Legislative Update: No Government Shutdown…For Now
Last Wednesday, in the final hours before the end of the fiscal year, Congress passed a short-term Continuing Resolution (CR) to avoid a government shutdown today and keep the government running until December 11th. In recent weeks, it was unclear whether Congress would be able to come to agreement on the measure. In the Senate, the CR passed with a vote of 78 to 20. The measure passed the House with bi-partisan support and a divided Republican party in a vote of 277 to 151, with 186 Democrats and 91 Republicans in favor and 141 Republicans opposing.
House Speaker John Boehner (R-OH), who is set to retire from the speakership at the end of October, moved the bill forward despite most of his party opposing the measure. While Speaker Boehner’s decision to resign made it possible for him to move the bill forward without majority Republican support and minimal pushback from his party, this does not bode well for passing spending bills or another CR by December 11th. The party is still divided and the new Speaker will face the same dilemma of a) appeasing the majority of his party and have no bill or b) working with Democrats to move legislation forward at the expense of a united Republican party. It is very possible that we could face a government shutdown on December 11th.

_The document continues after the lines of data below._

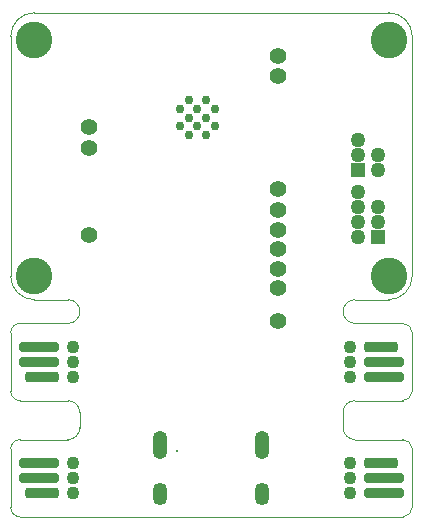
<source format=gbs>
G04*
G04 #@! TF.GenerationSoftware,Altium Limited,Altium Designer,21.6.1 (37)*
G04*
G04 Layer_Color=16711935*
%FSAX25Y25*%
%MOIN*%
G70*
G04*
G04 #@! TF.SameCoordinates,2A6196F6-AC41-4C62-9EE7-3AB2130DBF51*
G04*
G04*
G04 #@! TF.FilePolarity,Negative*
G04*
G01*
G75*
%ADD12C,0.00394*%
%ADD68C,0.12205*%
%ADD70C,0.00591*%
%ADD71C,0.04961*%
%ADD72R,0.04961X0.04961*%
G04:AMPARAMS|DCode=73|XSize=49.21mil|YSize=72.84mil|CornerRadius=22.44mil|HoleSize=0mil|Usage=FLASHONLY|Rotation=0.000|XOffset=0mil|YOffset=0mil|HoleType=Round|Shape=RoundedRectangle|*
%AMROUNDEDRECTD73*
21,1,0.04921,0.02795,0,0,0.0*
21,1,0.00433,0.07284,0,0,0.0*
1,1,0.04488,0.00217,-0.01398*
1,1,0.04488,-0.00217,-0.01398*
1,1,0.04488,-0.00217,0.01398*
1,1,0.04488,0.00217,0.01398*
%
%ADD73ROUNDEDRECTD73*%
G04:AMPARAMS|DCode=74|XSize=49.21mil|YSize=92.52mil|CornerRadius=22.44mil|HoleSize=0mil|Usage=FLASHONLY|Rotation=0.000|XOffset=0mil|YOffset=0mil|HoleType=Round|Shape=RoundedRectangle|*
%AMROUNDEDRECTD74*
21,1,0.04921,0.04764,0,0,0.0*
21,1,0.00433,0.09252,0,0,0.0*
1,1,0.04488,0.00217,-0.02382*
1,1,0.04488,-0.00217,-0.02382*
1,1,0.04488,-0.00217,0.02382*
1,1,0.04488,0.00217,0.02382*
%
%ADD74ROUNDEDRECTD74*%
G04:AMPARAMS|DCode=75|XSize=5.91mil|YSize=5.91mil|CornerRadius=0mil|HoleSize=0mil|Usage=FLASHONLY|Rotation=0.000|XOffset=0mil|YOffset=0mil|HoleType=Round|Shape=RoundedRectangle|*
%AMROUNDEDRECTD75*
21,1,0.00591,0.00591,0,0,0.0*
21,1,0.00591,0.00591,0,0,0.0*
1,1,0.00000,0.00295,-0.00295*
1,1,0.00000,-0.00295,-0.00295*
1,1,0.00000,-0.00295,0.00295*
1,1,0.00000,0.00295,0.00295*
%
%ADD75ROUNDEDRECTD75*%
%ADD76C,0.02953*%
G04:AMPARAMS|DCode=95|XSize=35.43mil|YSize=135.83mil|CornerRadius=13.82mil|HoleSize=0mil|Usage=FLASHONLY|Rotation=270.000|XOffset=0mil|YOffset=0mil|HoleType=Round|Shape=RoundedRectangle|*
%AMROUNDEDRECTD95*
21,1,0.03543,0.10819,0,0,270.0*
21,1,0.00780,0.13583,0,0,270.0*
1,1,0.02764,-0.05409,-0.00390*
1,1,0.02764,-0.05409,0.00390*
1,1,0.02764,0.05409,0.00390*
1,1,0.02764,0.05409,-0.00390*
%
%ADD95ROUNDEDRECTD95*%
G04:AMPARAMS|DCode=96|XSize=35.43mil|YSize=116.14mil|CornerRadius=13.82mil|HoleSize=0mil|Usage=FLASHONLY|Rotation=270.000|XOffset=0mil|YOffset=0mil|HoleType=Round|Shape=RoundedRectangle|*
%AMROUNDEDRECTD96*
21,1,0.03543,0.08850,0,0,270.0*
21,1,0.00780,0.11614,0,0,270.0*
1,1,0.02764,-0.04425,-0.00390*
1,1,0.02764,-0.04425,0.00390*
1,1,0.02764,0.04425,0.00390*
1,1,0.02764,0.04425,-0.00390*
%
%ADD96ROUNDEDRECTD96*%
%ADD98C,0.04331*%
%ADD99C,0.05591*%
D12*
X-0066927Y0003150D02*
G03*
X-0063774Y0000000I0003145J-0000004D01*
G01*
Y0025748D02*
G03*
X-0066927Y0022598I-0000008J-0003145D01*
G01*
X-0047829Y0025748D02*
G03*
X-0043892Y0029689I-0000001J0003938D01*
G01*
Y0034803D02*
G03*
X-0047829Y0038740I-0003938J-0000001D01*
G01*
X-0066927Y0041890D02*
G03*
X-0063774Y0038740I0003145J-0000004D01*
G01*
Y0064488D02*
G03*
X-0066927Y0061339I-0000008J-0003145D01*
G01*
X-0047829Y0064488D02*
G03*
X-0047829Y0072366I-0000006J0003939D01*
G01*
X-0066919Y0080240D02*
G03*
X-0059045Y0072366I0007870J-0000004D01*
G01*
X-0059049Y0168038D02*
G03*
X-0066923Y0160164I0000003J-0007877D01*
G01*
X0059053Y0072366D02*
G03*
X0066927Y0080240I-0000010J0007884D01*
G01*
X0047837Y0072366D02*
G03*
X0047829Y0064488I-0000006J-0003939D01*
G01*
X0066927Y0061339D02*
G03*
X0063774Y0064488I-0003152J-0000002D01*
G01*
Y0038740D02*
G03*
X0066927Y0041890I0000001J0003152D01*
G01*
X0047829Y0038740D02*
G03*
X0043892Y0034803I0000001J-0003938D01*
G01*
Y0029689D02*
G03*
X0047829Y0025748I0003938J-0000002D01*
G01*
X0066927Y0022598D02*
G03*
X0063774Y0025748I-0003152J-0000002D01*
G01*
Y0000000D02*
G03*
X0066927Y0003150I0000001J0003152D01*
G01*
Y0160164D02*
G03*
X0059053Y0168038I-0007877J-0000003D01*
G01*
X-0063774Y0000000D02*
X0063774D01*
X-0066927Y0003150D02*
Y0022598D01*
X-0063774Y0025748D02*
X-0047829D01*
X-0043892Y0029689D02*
Y0034803D01*
X-0063774Y0038740D02*
X-0047829D01*
X-0066927Y0041890D02*
Y0061339D01*
X-0063774Y0064488D02*
X-0047829D01*
X-0059045Y0072366D02*
X-0047829D01*
X-0066920Y0086817D02*
X-0066919Y0080240D01*
X-0066920Y0086817D02*
X-0066920D01*
X-0066923Y0160161D02*
X-0066920Y0086817D01*
X-0059049Y0168035D02*
X0059053D01*
X0047837Y0072366D02*
X0059053D01*
X0047829Y0064488D02*
X0063774D01*
X0066927Y0041890D02*
Y0061339D01*
X0047829Y0038740D02*
X0063774D01*
X0043892Y0029689D02*
Y0034803D01*
X0047829Y0025748D02*
X0063774D01*
X0066927Y0003150D02*
Y0022598D01*
Y0080240D02*
Y0160161D01*
D68*
X-0059055Y0159004D02*
D03*
X0059055Y0080264D02*
D03*
Y0159004D02*
D03*
X-0059055Y0080264D02*
D03*
D70*
X0054331Y0022776D02*
D03*
Y0002933D02*
D03*
X-0054331Y0041717D02*
D03*
Y0061559D02*
D03*
X0054331D02*
D03*
Y0041717D02*
D03*
X-0054331Y0002933D02*
D03*
Y0022776D02*
D03*
X0011378Y0021870D02*
D03*
D71*
X0048913Y0108209D02*
D03*
Y0103209D02*
D03*
X0048912Y0093209D02*
D03*
X0055512Y0103209D02*
D03*
Y0098209D02*
D03*
X0048912D02*
D03*
X0055610Y0120748D02*
D03*
X0049010D02*
D03*
Y0125748D02*
D03*
X0055610Y0115748D02*
D03*
D72*
X0055512Y0093209D02*
D03*
X0049010Y0115748D02*
D03*
D73*
X-0017008Y0007500D02*
D03*
X0017008D02*
D03*
D74*
X-0017008Y0023957D02*
D03*
X0017008D02*
D03*
D75*
X-0011378Y0021870D02*
D03*
D76*
X-0001732Y0127165D02*
D03*
X-0007638D02*
D03*
X-0001732Y0133071D02*
D03*
X-0007638D02*
D03*
X-0001732Y0138976D02*
D03*
X-0007638D02*
D03*
X0001221Y0130118D02*
D03*
X-0004685D02*
D03*
X-0010591D02*
D03*
X0001221Y0136024D02*
D03*
X-0010591D02*
D03*
X-0004685D02*
D03*
D95*
X0057382Y0012855D02*
D03*
Y0007854D02*
D03*
X-0057382Y0051638D02*
D03*
Y0056638D02*
D03*
X0057382Y0051638D02*
D03*
Y0046638D02*
D03*
X-0057382Y0012855D02*
D03*
Y0017854D02*
D03*
D96*
X0056398D02*
D03*
X-0056398Y0046638D02*
D03*
X0056398Y0056638D02*
D03*
X-0056398Y0007854D02*
D03*
D98*
X0046063D02*
D03*
Y0012855D02*
D03*
Y0017854D02*
D03*
X-0046063Y0056638D02*
D03*
Y0051638D02*
D03*
Y0046638D02*
D03*
X0046063D02*
D03*
Y0051638D02*
D03*
Y0056638D02*
D03*
X-0046063Y0017854D02*
D03*
Y0012855D02*
D03*
Y0007854D02*
D03*
D99*
X-0040872Y0093898D02*
D03*
X-0040841Y0123066D02*
D03*
Y0129948D02*
D03*
X0022348Y0089232D02*
D03*
Y0065118D02*
D03*
Y0082743D02*
D03*
Y0076142D02*
D03*
Y0153504D02*
D03*
Y0146910D02*
D03*
Y0109213D02*
D03*
Y0102323D02*
D03*
Y0095728D02*
D03*
M02*

</source>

The Child Nutrition Act, which sets policy for programs including WIC and the National School Lunch Program, will continue to run by virtue of funding availability through the CR in the short-term while Congress works to complete and pass the latest version of the Act. Stay tuned for more details as the Child Nutrition Reauthorization (CNR) process moves forward.
This week, Congressional leaders plan to work with President Obama to negotiate a longer-term spending deal and decide on terms for raising the debt limit. Legislative staffs from both sides of the aisle have already met with White House aides to get started on the process of trying to reach a two-year spending deal. Lifting spending caps, which has proven to be a particularly contentious budgetary issue, will be a key part of any negotiations for a long-term spending deal after the December 11th expiration of the current CR. The President has said he won’t sign any more short-term spending bills, nor will he sign a longer-term spending bill that does not lift the domestic discretionary spending caps.
In addition, House Republicans will be busy this week choosing Speaker John Boehner’s successor. They plan to vote by secret ballot this Thursday to pick their party’s nominee for speaker, an office that will be formally elected by the full House once Boehner officially departs at the end of the month. So far, Congressman Kevin McCarthy (R-CA) is opposed by Daniel Webster (R-FL) and by Jason Chaffetz (R-UT).